● **What you have to do**:
From the entries, return every line where the string "FLASHONLY" shows up.

● **Information provided**:
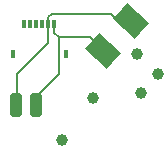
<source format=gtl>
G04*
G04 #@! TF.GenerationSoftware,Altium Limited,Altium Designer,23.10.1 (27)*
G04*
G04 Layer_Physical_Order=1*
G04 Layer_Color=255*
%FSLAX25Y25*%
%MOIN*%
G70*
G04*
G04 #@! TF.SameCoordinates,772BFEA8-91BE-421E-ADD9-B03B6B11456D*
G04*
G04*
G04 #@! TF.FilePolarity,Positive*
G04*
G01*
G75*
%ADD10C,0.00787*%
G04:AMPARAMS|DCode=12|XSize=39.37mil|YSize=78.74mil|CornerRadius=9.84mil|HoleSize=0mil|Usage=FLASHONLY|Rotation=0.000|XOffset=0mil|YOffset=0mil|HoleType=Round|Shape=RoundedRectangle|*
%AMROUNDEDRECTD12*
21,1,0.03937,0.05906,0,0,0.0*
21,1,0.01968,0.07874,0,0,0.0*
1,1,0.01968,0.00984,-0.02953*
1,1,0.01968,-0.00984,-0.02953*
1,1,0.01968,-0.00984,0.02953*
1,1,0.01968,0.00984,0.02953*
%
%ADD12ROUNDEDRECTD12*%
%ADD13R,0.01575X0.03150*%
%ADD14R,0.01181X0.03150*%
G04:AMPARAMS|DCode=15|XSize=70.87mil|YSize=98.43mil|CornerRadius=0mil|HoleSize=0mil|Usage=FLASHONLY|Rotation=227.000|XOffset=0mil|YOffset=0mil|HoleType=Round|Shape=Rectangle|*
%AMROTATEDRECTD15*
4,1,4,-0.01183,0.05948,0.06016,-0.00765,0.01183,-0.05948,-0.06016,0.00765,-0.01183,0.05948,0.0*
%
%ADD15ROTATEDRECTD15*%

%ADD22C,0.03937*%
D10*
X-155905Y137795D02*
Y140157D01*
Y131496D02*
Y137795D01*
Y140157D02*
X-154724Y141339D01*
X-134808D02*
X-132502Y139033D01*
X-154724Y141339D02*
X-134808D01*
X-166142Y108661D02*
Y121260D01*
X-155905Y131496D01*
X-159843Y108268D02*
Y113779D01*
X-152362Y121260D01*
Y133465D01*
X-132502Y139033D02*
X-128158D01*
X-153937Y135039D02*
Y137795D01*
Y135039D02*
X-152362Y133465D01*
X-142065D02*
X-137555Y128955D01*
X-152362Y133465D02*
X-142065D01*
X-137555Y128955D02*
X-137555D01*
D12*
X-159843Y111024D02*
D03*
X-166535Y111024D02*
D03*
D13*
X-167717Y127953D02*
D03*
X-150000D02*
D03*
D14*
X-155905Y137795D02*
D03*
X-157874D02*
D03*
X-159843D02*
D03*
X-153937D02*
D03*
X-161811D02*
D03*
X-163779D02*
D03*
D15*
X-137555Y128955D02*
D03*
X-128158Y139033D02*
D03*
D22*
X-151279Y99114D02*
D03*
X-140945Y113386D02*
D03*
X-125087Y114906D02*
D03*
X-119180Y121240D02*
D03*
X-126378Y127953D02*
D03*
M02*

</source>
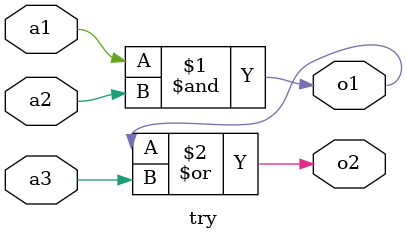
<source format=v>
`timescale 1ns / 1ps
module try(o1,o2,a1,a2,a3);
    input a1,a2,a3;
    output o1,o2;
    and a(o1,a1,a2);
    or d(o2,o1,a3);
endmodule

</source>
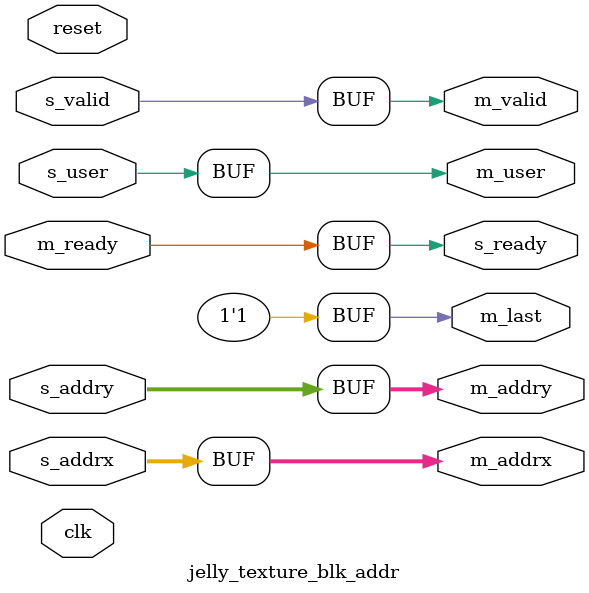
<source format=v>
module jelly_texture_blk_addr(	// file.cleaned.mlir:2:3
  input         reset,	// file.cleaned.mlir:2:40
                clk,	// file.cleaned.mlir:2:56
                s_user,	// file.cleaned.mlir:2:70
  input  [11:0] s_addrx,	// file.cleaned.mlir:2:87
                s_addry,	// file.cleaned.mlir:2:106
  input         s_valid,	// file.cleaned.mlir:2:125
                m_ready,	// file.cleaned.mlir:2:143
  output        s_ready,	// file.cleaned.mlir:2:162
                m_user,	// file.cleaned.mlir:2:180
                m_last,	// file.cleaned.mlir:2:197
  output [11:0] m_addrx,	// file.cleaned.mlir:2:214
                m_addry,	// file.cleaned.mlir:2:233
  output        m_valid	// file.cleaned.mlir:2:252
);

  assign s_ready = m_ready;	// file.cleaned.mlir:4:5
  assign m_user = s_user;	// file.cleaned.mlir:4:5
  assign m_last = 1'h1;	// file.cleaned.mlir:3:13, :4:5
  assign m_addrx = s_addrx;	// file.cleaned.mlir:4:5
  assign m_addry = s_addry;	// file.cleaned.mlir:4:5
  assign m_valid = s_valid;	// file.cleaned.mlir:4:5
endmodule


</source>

● **Answer to the problem**:
G04:AMPARAMS|DCode=12|XSize=39.37mil|YSize=78.74mil|CornerRadius=9.84mil|HoleSize=0mil|Usage=FLASHONLY|Rotation=0.000|XOffset=0mil|YOffset=0mil|HoleType=Round|Shape=RoundedRectangle|*
G04:AMPARAMS|DCode=15|XSize=70.87mil|YSize=98.43mil|CornerRadius=0mil|HoleSize=0mil|Usage=FLASHONLY|Rotation=227.000|XOffset=0mil|YOffset=0mil|HoleType=Round|Shape=Rectangle|*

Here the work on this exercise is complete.